Find the Determinant when $p$ and $q$ are roots of $x^2-2x+5=0$

Question

If $p$ and $q$ are roots of $x^2-2x+5=0$ Then find value of

$$\Delta=\begin{vmatrix} 1 & 1+p^2+q^2 & 1+p^3+q^3\\ 1+p^2+q^2& 1+p^4+q^4 & 1+p^5+q^5\\ 1+p^3+q^3 & 1+p^5+q^5 & 1+p^6+q^6 \end{vmatrix}$$

My try: I tried to express the determinant as product of two determinants but in vain.

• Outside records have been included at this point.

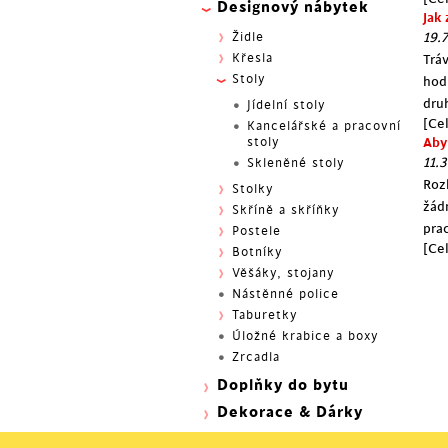
Designový nábytek
Jak
Židle
19.7
Křesla
Trá
Stoly
hod
dru
Jídelní stoly
[Cel
Kancelářské a pracovní
stoly
Aby
11.3
Skleněné stoly
Roz
Stolky
žád
Skříně a skříňky
pra
Postele
[Cel
Botníky
Věšáky, stojany
Nástěnné police
Taburetky
Úložné krabice a boxy
Zrcadla
Doplňky do bytu
Dekorace & Dárky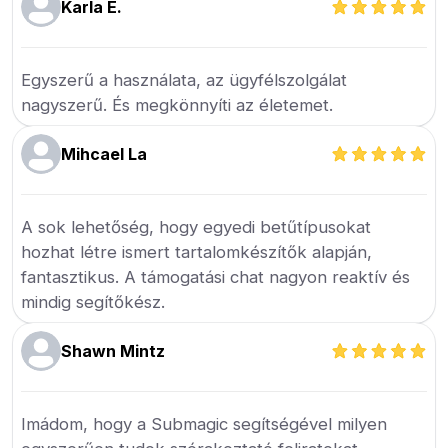
Karla E.
Egyszerű a használata, az ügyfélszolgálat
nagyszerű. És megkönnyíti az életemet.
Mihcael La
A sok lehetőség, hogy egyedi betűtípusokat
hozhat létre ismert tartalomkészítők alapján,
fantasztikus. A támogatási chat nagyon reaktív és
mindig segítőkész.
Shawn Mintz
Imádom, hogy a Submagic segítségével milyen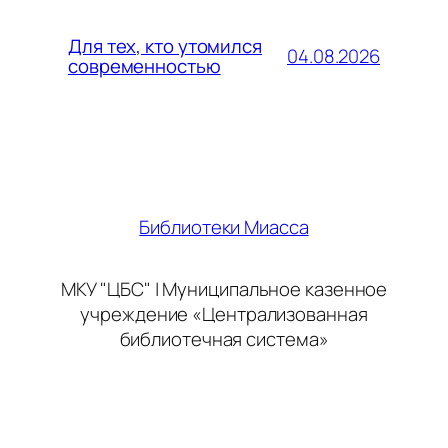
Для тех, кто утомился
04.08.2026
современностью
Библиотеки Миасса
МКУ "ЦБС" | Муниципальное казенное
учреждение «Централизованная
библиотечная система»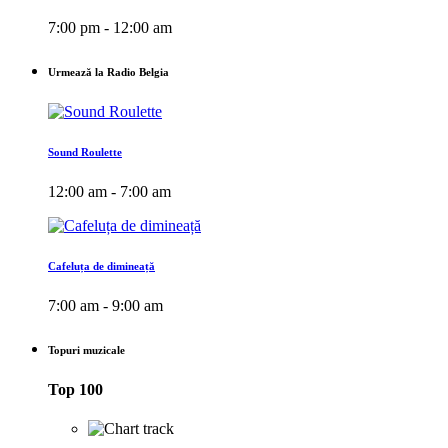
7:00 pm - 12:00 am
Urmează la Radio Belgia
Sound Roulette
12:00 am - 7:00 am
Cafeluța de dimineață
7:00 am - 9:00 am
Topuri muzicale
Top 100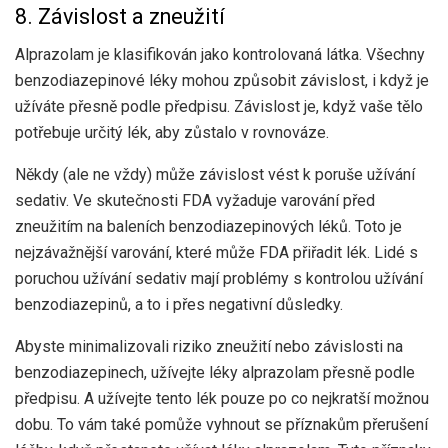
8. Závislost a zneužití
Alprazolam je klasifikován jako kontrolovaná látka. Všechny
benzodiazepinové léky mohou způsobit závislost, i když je
užíváte přesně podle předpisu. Závislost je, když vaše tělo
potřebuje určitý lék, aby zůstalo v rovnováze.
Někdy (ale ne vždy) může závislost vést k poruše užívání
sedativ. Ve skutečnosti FDA vyžaduje varování před
zneužitím na baleních benzodiazepinových léků. Toto je
nejzávažnější varování, které může FDA přiřadit lék. Lidé s
poruchou užívání sedativ mají problémy s kontrolou užívání
benzodiazepinů, a to i přes negativní důsledky.
Abyste minimalizovali riziko zneužití nebo závislosti na
benzodiazepinech, užívejte léky alprazolam přesně podle
předpisu. A užívejte tento lék pouze po co nejkratší možnou
dobu. To vám také pomůže vyhnout se příznakům přerušení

Secondly i tried taking $$p=\sqrt{5}\frac{1+2i}{\sqrt{5}}=\sqrt{5}(\cos t+i\sin t)$$ and $q$ its conjugate, but still its lengthy

Answer 1

Use Viète's formulas: $$p+q=2\qquad pq=5$$ $$p^2+q^2=(p+q)^2-2pq=-6$$ $$p^3+q^3=(p+q)(p^2+q^2-pq)=-22$$ $$p^4+q^4=(p^2+q^2)^2-2(pq)^2=-14$$ $$p^5+q^5=(p+q)(p^4+q^4)-pq(p^3+q^3)=82$$ $$p^6+q^6=(p^3+q^3)^2-2(pq)^3=234$$ from which we may easily work out the determinant as $$\begin{vmatrix} 1 & 1-6 & 1-22\\ 1-6& 1-14 & 1+82\\ 1-22 & 1+82 & 1+234\end{vmatrix}=7344$$

Answer 2

HINT:

Note that by Vieta's formulas, $p+q=2$ and $pq=5$ so $$1+p+q=3$$ and $$1+p^2+q^2=1+2p-5+2q-5=2(p+q)-9=-5$$ giving $$1+p^3+q^3=(1+p+q)(1+p^2+q^2)-(p^2+q^2+p+q+pq(p+q))$$ and since $x^2=2x-5$, $$1+p^3+q^3=3(-5)-(2p-5+2q-5+2+5(2))$$ or $$1+p^3+q^3=-15-(2(p+q)+2)=-15-(6)=-21$$ and so on.